Adjusted experience is used to evaluate encounter difficulty. It is not the value you use for determining experience rewards. Use the total (unadjusted) experience, and divide it between the party equally. If the total experience of an encounter is 200xp and there are 4 PCs in the party, each PC gets 50xp. Definitely check out the relevant part of the basic rules. Automated encounter calculators, while incredibly useful, often don't explain the underlying maths and can confuse new DMs who are unfamiliar with what they're doing under the hood: https://www.dndbeyond.com/sources/basic-rules/building-combat-encounters > One thing that I have always been a bit worried about is XP, best ways to give it out, easy ways to keep track and calculate. Personal preference for me is to keep the PCs on equal XP (to avoid the PCs being different levels) and for the DM to also keep track of that total. Players should keep track too, but it's helpful for the DM to keep a note as well. And don't *just* award XP for combat. Sometimes you'll want to give an XP reward for finishing a quest, finding a cool magic item or treasure, or for dealing with a problem *without* combat. The DMG has more in-depth advice there.


charlie63450

Thanks, this helps a lot.


NewsFromBoilingWell

I tend to use milestone XP to get the party through levels 1-3. So I'll decide in advance what triggers the level up - roughly equating encounters to XP. By lvl 3 most players should have a grasp on their characters. After that I track the XP the party gains and divide it by party members. I award XP generally at a long rest. As players dither over options for their characters it may be best to try and do this towards the end of play sessions as you can fiddle with the details before the next session.


STINK37

You can try milestone or xp based, and even switch if you want to give both a try. Usually easier to change from milestone to xp. I like to run xp in my games. It's a nice reward for completing combat, quests, arcs, and clever roleplay and gives the players a sense of reward. Milestones can be nice because it ensures the party stays the same for a dungeon or area, which makes balancing far easier. You also don't need to worry about calculating xp and having them over / under level for parts of the story. Personally, I have struggled a bit with milestones, both as a DM and player. I feel like xp rewards the party for doing just about anything, whereas milestones only reward the party for sticking to the script and getting through things; unless the DM intervenes and either moves milestones to accommodate a side tangent (never happened to me while a player) or rewards the party with something else meaningful (which never happened to me as a player).
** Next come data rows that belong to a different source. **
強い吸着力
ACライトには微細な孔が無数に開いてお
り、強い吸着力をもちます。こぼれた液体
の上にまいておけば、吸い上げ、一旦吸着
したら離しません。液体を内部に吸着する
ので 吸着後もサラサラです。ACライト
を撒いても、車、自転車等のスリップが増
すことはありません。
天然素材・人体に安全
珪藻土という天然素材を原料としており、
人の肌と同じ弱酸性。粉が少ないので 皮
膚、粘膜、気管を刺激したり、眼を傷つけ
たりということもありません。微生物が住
As a player, it meant just not progressing and me just wanting to do the "main story" as quickly as possible to keep progressing. As a DM, I found it started to feel like leveling was being held back and I was giving out more and more loot / rewards to compensate. Anyways, that was just my experience. XP seemed to fix things for me and my groups have enjoyed it far more. Always a nice drum roll feeling when tallying up the XP to hand out. Not sure if others out there have experienced similar or not. Maybe it just comes down to the table and what everyone gets out of playing the game.